Photo: Wanda Shepherd, owner for the past quarter century of Winters Hardware & Plumbing in Cushing Square
It would be using an old cliché to say that walking into Winters Hardware & Plumbing at 84 Trapelo Rd. in Cushing Square is stepping back in time. Unless it is.
Located on the first floor in a block of retail next to a gas station, the store is narrow, with just enough space to cram just about everything you’d need to repair, paint over, and
You’ll be greeted – if you’re lucky – by the owner’s pups while she’s repairing a light bulb socket for a customer, she’s known around town for 50 years. Screws, hinges, nuts, and bolts are located in ancient card catalog cabinets, paints are in the room to the left. Plumbing in the rear, electrical and plumbing supplies closer to the front desk, and you can get a new set of keys, your screen door repaired and even get that small engine that runs the refrigerator up and going. All that’s missing from this nostalgic scene is a young Mickey Rooney helping customers in black and white.
For nearly a century, Belmont came to the little store – about half the square footage of an aisle in one of the “home improvement” goliaths – with the squeaking floor and the portrait of George Washington overlooking the shop (salvaged from the Payson Park school) for anything and everything they’d need to keep their houses .
But the days of securing as the future is too bleak for the shop, said Wanda Shepherd, the fifth-generation Belmontian who has owned, managed, and has been the full-time staff for the past 27 years since she bought the store lock, stock, and barrel from the Winters’ family.
“We’re struggling so hard,” said Shepherd, in a story that is only too familiar for the dwindling number of mom-and-pop shops in the US. The numbers simply don’t add up any longer as competition from national stores and the reliance on replace rather than repair has taken cash out of her till year after year.
“Everything’s made to throw away. You know, it’s sad. And young people don’t know how to fix things,” lamented Shepherd.
As the years went by, so did more and more of Winters’ best customers. “Everybody’s passed away who were the regular customers,” said Shepherd.
If sales doesn’t show even a slight increase in the next weeks, “I’ll be closing for good in August or September.” Shepherd would like to keep the store open until the New Year’s when the business reaches its centennial.
“That would be a worthy milestone to reach. I just need a little increased activity to get me through,” said Shepherd.
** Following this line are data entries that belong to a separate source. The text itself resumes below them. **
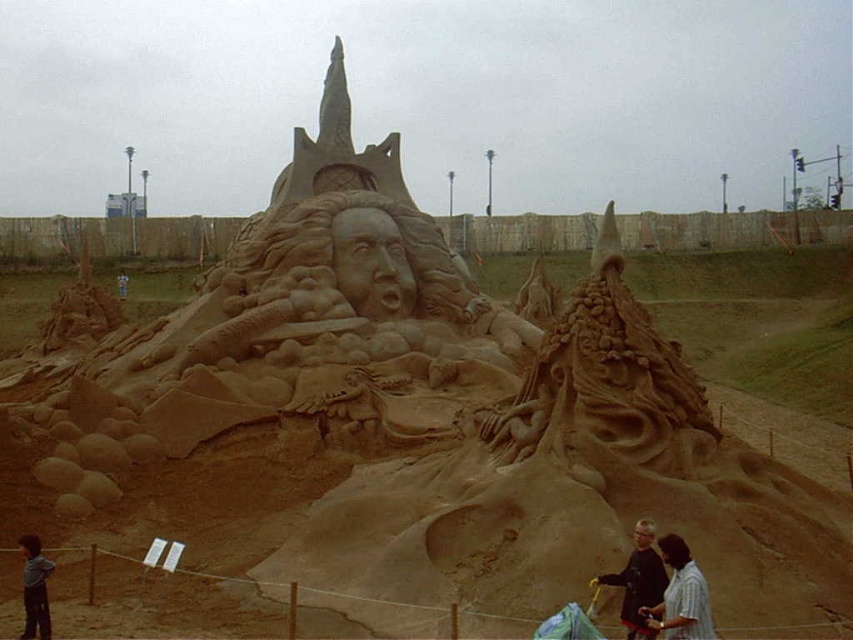
Can you confirm if striped shirt at lower right is positioned to the right of dark gray shirt at lower right?

Yes, striped shirt at lower right is to the right of dark gray shirt at lower right.

Does striped shirt at lower right come behind dark gray shirt at lower right?

Yes.

Which is in front, point (688, 586) or point (643, 618)?

Positioned in front is point (688, 586).

The width and height of the screenshot is (853, 640). I want to click on striped shirt at lower right, so click(x=680, y=595).

Which is more to the left, striped shirt at lower right or dark brown hair at lower left?

dark brown hair at lower left is more to the left.

Who is more forward, (x=695, y=596) or (x=25, y=608)?

Positioned in front is point (x=695, y=596).

The height and width of the screenshot is (640, 853). Identify the location of striped shirt at lower right. (680, 595).

Is the position of striped shirt at lower right more distant than that of blue fabric at center?

Result: No, striped shirt at lower right is closer to the viewer.

Image resolution: width=853 pixels, height=640 pixels. Find the location of `striped shirt at lower right`. striped shirt at lower right is located at coordinates coord(680,595).

Where is `striped shirt at lower right`? striped shirt at lower right is located at coordinates (680, 595).

Where is `striped shirt at lower right`? striped shirt at lower right is located at coordinates (680, 595).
According to Shepherd, when the Winters family purchased the property in 1924, the initial business at the location was a Hudson car dealership. A year later, the family started a plumbing shop, and by 1926 the hardware store came about. From its prime location – across the street from the Woolworth Five and Ten – at the crossroads of Common and Trapelo, business was good as homeowners would crowd the store on Saturday in the late 70s.
“It always made money,” said Shepherd, even when she bought it “just when Home Depot came into Watertown.” Despite the Vishnu of Main Street stores casting a shadow over her single location operation, “the business was good because people still supported me. The old timers were still around; they fix their own things.”
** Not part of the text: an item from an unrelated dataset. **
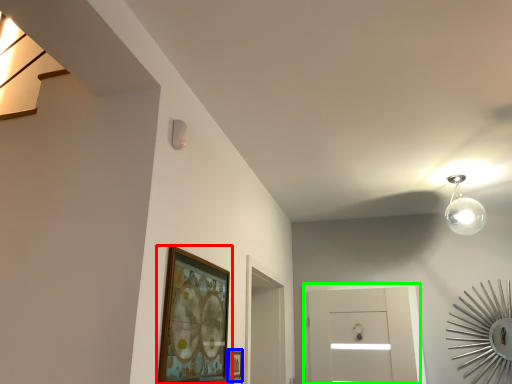
Question: Which object is the closest to the picture frame (highlighted by a red box)? Choose among these: picture frame (highlighted by a blue box) or glass door (highlighted by a green box).

Choices:
 (A) picture frame
 (B) glass door

Answer: (A)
“But now … ,” Shepherd said, looking down at her dogs laying on the floor. “I don’t want to leave. I’ve been here for 27 years.”
There’s a bitter taste in Shepherd’s mouth when she talks about ‘what ifs”: if there had not been a pandemic, and how the town would rather use the millions in American Rescue Plan funds on schools and free cash rather than the small businesses in town.
“Yeah, they never gave us anything. They never even told us there was any money,” she said.
Nor is she happy with a big-time Belmont developer – think of the Boston skyline near the harbor – who has been “snooping” around throwing out big proposed payouts to business owners and landlords as he envisions a “phase two” of a Cushing Square build-out.
[Editor’s note: As part of the Cushing Village (now rebranded as the Bradford) development, the town created an overlay district encompassing the square that allows commercial/retail space to be developed of greater height, density, and massing than under the town’s code.]
“What’s over there is going to be put over here,” Shepherd said, pointing to the Bradford.
As for Shepherd, she’ll still be around town when she bolts the front door for the final time because, as she said, there are seniors she knows who will need assistance in their day-to-day life.
“I’ll help them,” Shepherd said. “I guess there are a lot of people that live in houses and can’t mow the lawn. They can’t shovel. So I’ll be that person that will help.”